We have previously reported that a population of cancer-specific extracellular vesicles (EVs), large oncosomes (LO), can be isolated by differential centrifugation from conditioned cell culture media and human plasma at 10,000×g. We noticed that large EVs in the size range of LO can also be pelleted at a lower centrifugation speed of 2,800×g, and that this pellet is enriched in particularly large EVs, 4-10 μm diameter, in comparison with the pellet obtained at 10,000×g. We optimized our EV isolation protocol to collect two large EV populations—pelleted at 2,800×g (2.8K) and at 10,000×g (10K),—and a small EV population pelleted at 100,000×g (100K) and demonstrated that the proteins enriched in LO, HSPA5 and KT18, were present in the 2.8K and 10K pellets, and the proteins typically enriched in exosomes/small EVs, TSG101, CD81, and CD9 were present in the 100K pellet. ().

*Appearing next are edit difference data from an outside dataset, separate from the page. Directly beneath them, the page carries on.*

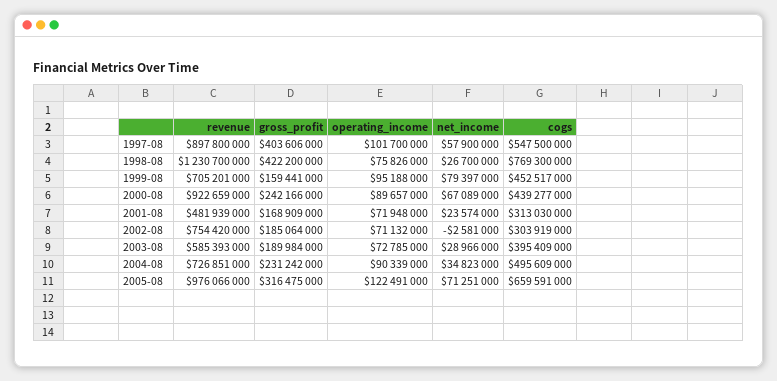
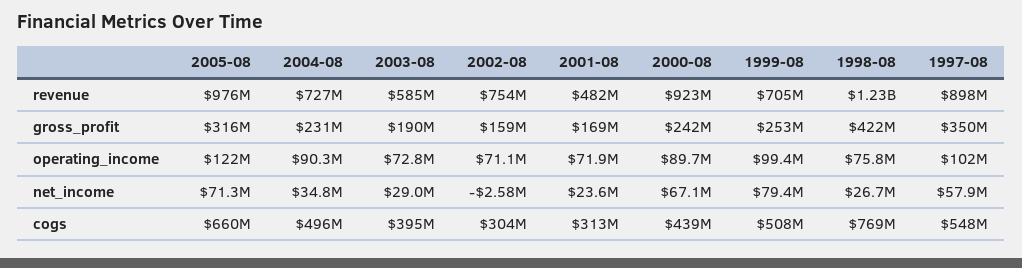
  {
    "revenue": {
      "1997-08": 897800000,
      "1998-08": 1230700000,
      "1999-08": 705201000,
      "2000-08": 922659000,
      "2001-08": 481939000,
      "2002-08": 754420000,
      "2003-08": 585393000,
      "2004-08": 726851000,
      "2005-08": 976066000
    },
    "gross_profit": {
-     "1997-08": 403606000,
+     "1997-08": 350000000,
      "1998-08": 422200000,
-     "1999-08": 159441000,
+     "1999-08": 253000000,
      "2000-08": 242166000,
      "2001-08": 168909000,
-     "2002-08": 185064000,
+     "2002-08": 159000000,
      "2003-08": 189984000,
      "2004-08": 231242000,
      "2005-08": 316475000
    },
    "operating_income": {
      "1997-08": 101700000,
      "1998-08": 75826000,
-     "1999-08": 95188000,
+     "1999-08": 99400000,
      "2000-08": 89657000,
      "2001-08": 71948000,
      "2002-08": 71132000,
      "2003-08": 72785000,
      "2004-08": 90339000,
      "2005-08": 122491000
    },
    "net_income": {
      "1997-08": 57900000,
      "1998-08": 26700000,
      "1999-08": 79397000,
      "2000-08": 67089000,
      "2001-08": 23574000,
      "2002-08": -2581000,
      "2003-08": 28966000,
      "2004-08": 34823000,
      "2005-08": 71251000
    },
    "cogs": {
      "1997-08": 547500000,
      "1998-08": 769300000,
-     "1999-08": 452517000,
+     "1999-08": 508000000,
      "2000-08": 439277000,
      "2001-08": 313030000,
      "2002-08": 303919000,
      "2003-08": 395409000,
      "2004-08": 495609000,
      "2005-08": 659591000
    }
  }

We isolated, purified by iodixanol density gradient, and characterized the 2.8K, 10K, and 100K EV populations from three different cancer cell lines: prostate cancer (PC3), glioma (U87), and breast cancer (MDA-MB-231). Particle concentrations and size distributions in the EV preparations were quantified by Tunable Resistive Pulse Sensing (TRPS, qNano) and were found to be similar across the three cells lines (). Transmission electron microscopy confirmed that the 2.8K and 10K EV preparations were enriched in large EVs and the 100K preparation was enriched in small EVs (, inserts).

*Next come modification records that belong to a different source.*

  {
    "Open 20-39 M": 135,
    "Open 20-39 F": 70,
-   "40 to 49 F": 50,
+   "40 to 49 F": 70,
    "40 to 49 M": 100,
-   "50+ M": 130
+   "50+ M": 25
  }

To characterize the EV protein cargo, we performed an untargeted label-free mass spectrometry analysis of the three EV populations from PC3, U87, and MDA-MB-231 cells. The proteomic analysis revealed that, in each cell line, about one half of the detected proteins were common to all three EV populations (). However, each EV population was also characterized by a set of proteins unique to it and a set of proteins shared with one other EV population. The 2.8K EVs had the highest number of proteins identified in it across all three cell lines. The 2.8K EVs from different cell lines also clustered together, based on their EV type, and not based on their cell line of origin (), suggesting the similarity of their protein composition across the cancer types. In our previous study, we performed comparative proteomic profiling of prostate cancer-derived LO and exosomes and identified a number of proteins deferentially enriched in LO. Using this LO signature, we performed the gene set enrichment analysis (GSEA) of the proteins identified in 2.8K, 10K, and 100K. The GSEA confirmed the enrichment of the LO proteins in the 10K EVs in comparison to the 100K EVs and demonstrated that the LO signature was even more prominent in the 2.8K (), confirming that LO can be isolated at 2,800×g, and suggesting that they may be more enriched in the 2.8K EV population than in the 10K.